In short, interactive pickers are better for browsing, but the quickfix list is better for scipting and holding on to data for longer without having to rerun commands, and can with some basic scripting be used for more things.
Afaik helix doesn't have diff capabilities which is also a major thing missing from my git workflow.
I expect some of these things to make it into helix eventually, particularly git stuff, but I would be surprised if they add support for more weird janky vim stuff like the quickfix list and ex commands, which is a valid design decision, but they are also very useful tools once you get your head around them.

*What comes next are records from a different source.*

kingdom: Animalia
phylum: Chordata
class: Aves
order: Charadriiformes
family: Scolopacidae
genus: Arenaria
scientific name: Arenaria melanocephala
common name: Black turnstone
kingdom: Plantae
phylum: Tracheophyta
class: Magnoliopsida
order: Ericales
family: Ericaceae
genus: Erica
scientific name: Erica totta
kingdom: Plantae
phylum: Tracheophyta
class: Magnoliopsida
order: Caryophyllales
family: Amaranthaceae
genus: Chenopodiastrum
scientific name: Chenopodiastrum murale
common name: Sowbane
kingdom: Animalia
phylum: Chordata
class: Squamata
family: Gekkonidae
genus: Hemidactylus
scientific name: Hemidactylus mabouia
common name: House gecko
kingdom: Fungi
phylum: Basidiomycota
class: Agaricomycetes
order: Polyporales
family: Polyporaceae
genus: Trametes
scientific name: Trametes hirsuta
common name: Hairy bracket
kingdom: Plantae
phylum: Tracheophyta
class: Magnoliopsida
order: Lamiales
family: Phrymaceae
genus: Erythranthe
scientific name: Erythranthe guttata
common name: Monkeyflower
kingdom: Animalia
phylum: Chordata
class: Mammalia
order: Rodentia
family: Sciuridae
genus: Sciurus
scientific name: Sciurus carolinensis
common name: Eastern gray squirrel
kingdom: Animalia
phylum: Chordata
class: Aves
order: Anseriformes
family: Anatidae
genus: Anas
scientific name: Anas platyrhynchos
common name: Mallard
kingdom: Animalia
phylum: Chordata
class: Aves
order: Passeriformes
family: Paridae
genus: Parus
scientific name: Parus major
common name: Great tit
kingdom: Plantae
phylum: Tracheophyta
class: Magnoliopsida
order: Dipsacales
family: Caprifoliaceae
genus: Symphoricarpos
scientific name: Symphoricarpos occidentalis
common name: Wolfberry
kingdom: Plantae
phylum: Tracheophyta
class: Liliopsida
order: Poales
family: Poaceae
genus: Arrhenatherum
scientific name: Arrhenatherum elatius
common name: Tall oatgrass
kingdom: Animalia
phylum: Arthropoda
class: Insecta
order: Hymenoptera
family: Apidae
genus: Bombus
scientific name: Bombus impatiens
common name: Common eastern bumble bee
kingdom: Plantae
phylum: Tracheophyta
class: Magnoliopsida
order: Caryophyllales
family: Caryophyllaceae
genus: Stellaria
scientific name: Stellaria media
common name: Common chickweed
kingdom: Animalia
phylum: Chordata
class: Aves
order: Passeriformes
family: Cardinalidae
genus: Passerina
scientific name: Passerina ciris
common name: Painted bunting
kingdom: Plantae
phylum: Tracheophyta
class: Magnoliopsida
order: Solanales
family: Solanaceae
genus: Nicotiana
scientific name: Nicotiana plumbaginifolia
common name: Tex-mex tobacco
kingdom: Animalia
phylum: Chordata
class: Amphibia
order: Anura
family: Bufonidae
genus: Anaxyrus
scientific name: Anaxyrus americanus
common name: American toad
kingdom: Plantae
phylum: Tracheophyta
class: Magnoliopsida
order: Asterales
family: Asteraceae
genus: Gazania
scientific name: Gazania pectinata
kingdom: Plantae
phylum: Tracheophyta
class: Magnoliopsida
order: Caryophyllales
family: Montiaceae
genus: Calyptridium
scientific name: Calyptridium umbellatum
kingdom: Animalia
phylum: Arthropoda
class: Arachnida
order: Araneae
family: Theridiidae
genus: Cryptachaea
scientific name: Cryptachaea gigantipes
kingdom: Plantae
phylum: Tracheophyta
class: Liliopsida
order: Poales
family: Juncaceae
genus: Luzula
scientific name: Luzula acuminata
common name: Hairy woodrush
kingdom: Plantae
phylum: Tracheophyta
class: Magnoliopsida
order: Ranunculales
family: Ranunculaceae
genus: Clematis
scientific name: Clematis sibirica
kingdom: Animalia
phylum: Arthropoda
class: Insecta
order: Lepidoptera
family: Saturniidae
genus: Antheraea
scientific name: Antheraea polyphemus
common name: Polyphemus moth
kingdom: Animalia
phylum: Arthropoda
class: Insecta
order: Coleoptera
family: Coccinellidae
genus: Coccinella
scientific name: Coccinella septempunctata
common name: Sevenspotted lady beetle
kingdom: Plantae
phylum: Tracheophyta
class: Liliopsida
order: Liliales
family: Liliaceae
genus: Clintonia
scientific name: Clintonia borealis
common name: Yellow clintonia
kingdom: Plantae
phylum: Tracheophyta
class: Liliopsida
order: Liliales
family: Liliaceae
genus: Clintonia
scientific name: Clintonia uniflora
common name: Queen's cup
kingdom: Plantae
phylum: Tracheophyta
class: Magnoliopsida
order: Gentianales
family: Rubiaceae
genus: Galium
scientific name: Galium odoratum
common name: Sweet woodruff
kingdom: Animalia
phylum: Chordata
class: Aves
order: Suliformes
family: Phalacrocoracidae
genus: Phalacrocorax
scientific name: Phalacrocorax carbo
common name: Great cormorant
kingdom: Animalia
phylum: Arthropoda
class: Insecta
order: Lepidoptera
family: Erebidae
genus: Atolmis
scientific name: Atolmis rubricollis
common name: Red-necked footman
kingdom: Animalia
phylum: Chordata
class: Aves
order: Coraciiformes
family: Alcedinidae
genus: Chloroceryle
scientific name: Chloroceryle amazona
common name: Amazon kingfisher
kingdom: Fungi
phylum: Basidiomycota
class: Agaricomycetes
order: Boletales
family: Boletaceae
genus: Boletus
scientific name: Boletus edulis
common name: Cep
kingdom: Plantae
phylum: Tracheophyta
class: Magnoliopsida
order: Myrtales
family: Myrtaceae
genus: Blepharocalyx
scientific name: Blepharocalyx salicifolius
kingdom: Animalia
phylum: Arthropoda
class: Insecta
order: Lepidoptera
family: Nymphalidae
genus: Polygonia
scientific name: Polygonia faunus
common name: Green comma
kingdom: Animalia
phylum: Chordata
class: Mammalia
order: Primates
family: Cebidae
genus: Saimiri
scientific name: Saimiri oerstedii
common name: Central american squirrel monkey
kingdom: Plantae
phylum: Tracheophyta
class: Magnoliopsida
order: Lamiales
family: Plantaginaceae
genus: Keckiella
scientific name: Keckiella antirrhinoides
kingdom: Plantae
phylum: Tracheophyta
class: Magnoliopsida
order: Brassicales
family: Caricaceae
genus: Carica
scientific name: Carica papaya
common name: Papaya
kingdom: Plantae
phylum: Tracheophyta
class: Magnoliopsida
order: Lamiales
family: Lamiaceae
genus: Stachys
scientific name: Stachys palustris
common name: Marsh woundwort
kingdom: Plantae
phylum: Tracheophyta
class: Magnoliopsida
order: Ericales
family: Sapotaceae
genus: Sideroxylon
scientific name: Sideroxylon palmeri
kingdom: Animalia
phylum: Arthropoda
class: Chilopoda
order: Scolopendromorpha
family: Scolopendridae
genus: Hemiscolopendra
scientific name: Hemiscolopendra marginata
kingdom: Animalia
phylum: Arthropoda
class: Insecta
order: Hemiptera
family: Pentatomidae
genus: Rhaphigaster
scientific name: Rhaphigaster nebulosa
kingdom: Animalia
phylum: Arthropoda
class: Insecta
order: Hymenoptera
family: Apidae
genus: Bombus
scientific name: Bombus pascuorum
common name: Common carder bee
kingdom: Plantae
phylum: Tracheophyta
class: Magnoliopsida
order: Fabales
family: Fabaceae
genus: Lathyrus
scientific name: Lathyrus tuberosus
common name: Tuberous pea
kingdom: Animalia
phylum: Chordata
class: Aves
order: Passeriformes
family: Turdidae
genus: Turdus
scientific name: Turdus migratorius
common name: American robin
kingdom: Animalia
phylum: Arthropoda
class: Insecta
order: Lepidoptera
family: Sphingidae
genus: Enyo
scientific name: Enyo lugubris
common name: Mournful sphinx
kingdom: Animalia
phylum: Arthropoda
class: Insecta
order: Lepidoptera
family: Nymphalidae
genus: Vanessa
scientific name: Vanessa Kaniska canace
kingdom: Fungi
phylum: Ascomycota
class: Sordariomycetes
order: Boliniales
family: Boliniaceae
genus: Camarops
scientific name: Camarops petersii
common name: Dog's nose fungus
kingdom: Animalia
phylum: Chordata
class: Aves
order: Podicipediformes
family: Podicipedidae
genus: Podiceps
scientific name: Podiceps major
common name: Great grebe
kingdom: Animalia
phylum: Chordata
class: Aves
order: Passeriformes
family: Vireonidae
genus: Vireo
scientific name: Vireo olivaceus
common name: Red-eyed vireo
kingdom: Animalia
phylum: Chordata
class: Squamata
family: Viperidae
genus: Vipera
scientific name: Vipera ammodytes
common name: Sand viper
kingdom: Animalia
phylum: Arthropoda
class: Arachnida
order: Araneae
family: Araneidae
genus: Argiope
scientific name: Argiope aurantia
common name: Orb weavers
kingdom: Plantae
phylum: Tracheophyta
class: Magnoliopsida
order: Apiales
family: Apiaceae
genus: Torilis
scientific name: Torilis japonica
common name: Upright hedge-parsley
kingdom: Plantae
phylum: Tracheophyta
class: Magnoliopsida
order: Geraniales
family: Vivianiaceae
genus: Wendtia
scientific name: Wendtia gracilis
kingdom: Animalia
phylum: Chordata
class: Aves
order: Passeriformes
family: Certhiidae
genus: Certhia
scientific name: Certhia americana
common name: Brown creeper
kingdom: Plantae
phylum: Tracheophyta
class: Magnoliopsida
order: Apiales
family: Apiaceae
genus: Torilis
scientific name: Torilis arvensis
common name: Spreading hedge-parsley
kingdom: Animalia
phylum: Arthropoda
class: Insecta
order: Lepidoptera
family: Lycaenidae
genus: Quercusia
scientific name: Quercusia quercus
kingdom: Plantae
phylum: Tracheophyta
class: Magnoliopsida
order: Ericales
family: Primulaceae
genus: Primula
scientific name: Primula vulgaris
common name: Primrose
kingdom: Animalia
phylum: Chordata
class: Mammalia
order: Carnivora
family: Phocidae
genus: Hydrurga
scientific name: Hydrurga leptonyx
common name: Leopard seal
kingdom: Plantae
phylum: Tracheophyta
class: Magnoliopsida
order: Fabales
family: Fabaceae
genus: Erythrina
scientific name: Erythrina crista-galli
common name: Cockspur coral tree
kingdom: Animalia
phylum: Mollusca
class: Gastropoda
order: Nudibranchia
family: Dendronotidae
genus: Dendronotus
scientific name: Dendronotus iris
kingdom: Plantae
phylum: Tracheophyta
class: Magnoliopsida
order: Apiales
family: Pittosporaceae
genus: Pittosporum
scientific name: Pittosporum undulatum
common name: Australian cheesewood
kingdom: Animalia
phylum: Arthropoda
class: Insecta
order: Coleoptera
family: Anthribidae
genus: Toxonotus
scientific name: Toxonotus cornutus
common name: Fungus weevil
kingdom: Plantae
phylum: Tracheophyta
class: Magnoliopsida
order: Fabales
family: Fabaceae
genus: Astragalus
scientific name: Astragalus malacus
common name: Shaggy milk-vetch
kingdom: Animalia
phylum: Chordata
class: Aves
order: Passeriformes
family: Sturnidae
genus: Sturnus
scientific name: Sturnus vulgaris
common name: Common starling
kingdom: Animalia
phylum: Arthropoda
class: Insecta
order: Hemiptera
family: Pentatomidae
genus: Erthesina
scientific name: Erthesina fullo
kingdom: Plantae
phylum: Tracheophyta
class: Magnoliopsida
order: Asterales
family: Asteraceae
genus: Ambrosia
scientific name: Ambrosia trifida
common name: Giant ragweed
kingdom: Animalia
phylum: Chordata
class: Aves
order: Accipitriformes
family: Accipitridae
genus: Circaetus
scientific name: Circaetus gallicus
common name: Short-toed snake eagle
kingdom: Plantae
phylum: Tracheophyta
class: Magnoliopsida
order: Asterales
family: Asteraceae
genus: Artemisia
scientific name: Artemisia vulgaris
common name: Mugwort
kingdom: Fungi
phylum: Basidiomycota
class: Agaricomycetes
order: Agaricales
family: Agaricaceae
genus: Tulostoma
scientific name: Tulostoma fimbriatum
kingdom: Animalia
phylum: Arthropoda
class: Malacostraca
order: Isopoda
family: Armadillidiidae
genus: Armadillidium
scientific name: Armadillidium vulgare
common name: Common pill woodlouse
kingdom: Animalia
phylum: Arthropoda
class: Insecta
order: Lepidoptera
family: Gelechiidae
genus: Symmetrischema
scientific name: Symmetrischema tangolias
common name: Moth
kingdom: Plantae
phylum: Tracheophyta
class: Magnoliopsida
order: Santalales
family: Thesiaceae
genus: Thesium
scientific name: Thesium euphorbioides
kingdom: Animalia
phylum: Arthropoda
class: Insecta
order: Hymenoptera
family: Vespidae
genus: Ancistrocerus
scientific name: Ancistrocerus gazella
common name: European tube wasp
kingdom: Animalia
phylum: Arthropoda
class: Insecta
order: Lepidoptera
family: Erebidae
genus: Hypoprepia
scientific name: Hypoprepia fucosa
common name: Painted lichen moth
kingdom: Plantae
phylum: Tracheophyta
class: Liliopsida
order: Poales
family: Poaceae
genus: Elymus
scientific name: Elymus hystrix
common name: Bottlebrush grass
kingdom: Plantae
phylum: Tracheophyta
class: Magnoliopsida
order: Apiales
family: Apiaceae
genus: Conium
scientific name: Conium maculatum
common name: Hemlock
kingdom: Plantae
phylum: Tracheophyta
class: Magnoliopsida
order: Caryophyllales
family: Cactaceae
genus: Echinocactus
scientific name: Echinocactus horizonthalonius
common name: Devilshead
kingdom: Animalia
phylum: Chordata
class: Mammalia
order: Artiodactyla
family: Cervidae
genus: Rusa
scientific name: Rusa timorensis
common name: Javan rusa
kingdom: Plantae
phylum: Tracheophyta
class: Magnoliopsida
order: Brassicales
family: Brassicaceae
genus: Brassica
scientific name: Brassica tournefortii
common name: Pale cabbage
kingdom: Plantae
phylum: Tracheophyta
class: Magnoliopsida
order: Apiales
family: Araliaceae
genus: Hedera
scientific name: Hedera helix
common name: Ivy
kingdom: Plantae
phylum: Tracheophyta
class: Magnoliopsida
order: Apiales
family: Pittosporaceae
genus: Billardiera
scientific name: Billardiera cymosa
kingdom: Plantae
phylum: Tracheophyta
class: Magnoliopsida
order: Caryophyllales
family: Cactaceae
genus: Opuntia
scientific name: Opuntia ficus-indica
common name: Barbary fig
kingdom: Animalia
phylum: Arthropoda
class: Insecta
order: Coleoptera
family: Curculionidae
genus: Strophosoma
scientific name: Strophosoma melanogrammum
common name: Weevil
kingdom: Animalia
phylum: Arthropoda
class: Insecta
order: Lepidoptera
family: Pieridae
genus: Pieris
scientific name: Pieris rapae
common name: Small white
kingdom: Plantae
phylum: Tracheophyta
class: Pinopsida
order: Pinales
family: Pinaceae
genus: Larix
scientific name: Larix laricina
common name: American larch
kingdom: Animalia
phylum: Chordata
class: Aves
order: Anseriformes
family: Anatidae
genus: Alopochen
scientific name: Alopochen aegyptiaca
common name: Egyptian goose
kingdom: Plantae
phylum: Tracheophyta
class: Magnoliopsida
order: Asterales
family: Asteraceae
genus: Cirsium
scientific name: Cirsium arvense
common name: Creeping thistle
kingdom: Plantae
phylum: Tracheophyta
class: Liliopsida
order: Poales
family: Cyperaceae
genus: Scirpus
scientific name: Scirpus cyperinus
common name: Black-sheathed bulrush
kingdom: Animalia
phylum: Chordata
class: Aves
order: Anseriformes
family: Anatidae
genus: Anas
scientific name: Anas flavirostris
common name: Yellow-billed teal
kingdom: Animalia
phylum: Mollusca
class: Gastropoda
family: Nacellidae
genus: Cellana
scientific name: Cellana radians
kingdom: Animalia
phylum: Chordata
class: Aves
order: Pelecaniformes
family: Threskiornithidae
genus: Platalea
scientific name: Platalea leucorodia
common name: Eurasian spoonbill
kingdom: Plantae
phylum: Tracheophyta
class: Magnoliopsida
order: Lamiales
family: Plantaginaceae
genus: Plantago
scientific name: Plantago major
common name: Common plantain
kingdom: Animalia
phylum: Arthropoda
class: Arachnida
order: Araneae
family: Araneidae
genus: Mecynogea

I love the treesitter based movement (allows to move to beginning/end of a function), and the jump list (list of the locations where the cursor went, cross files and easy to navigate... Vscode really misses this).
I miss a debugging experience at least comparable to Vscode's with rust analyzer (ability to start the debugger on a single test case without having to look for the executable's path) to be able to use it day to day. To be honest, competing with vscode is always going to be difficult
I'd love to try it, but I am accustomed to having always a terminal open in a pane in neovim. And I havent found an easy way to switch between helix pane and tmux/terminal emulator panes, like with the vim-tmux-navigator plugin
I want to like it but I just don't... I hate that it has words selected all the time, doesn't look clean and makes it all feel slower.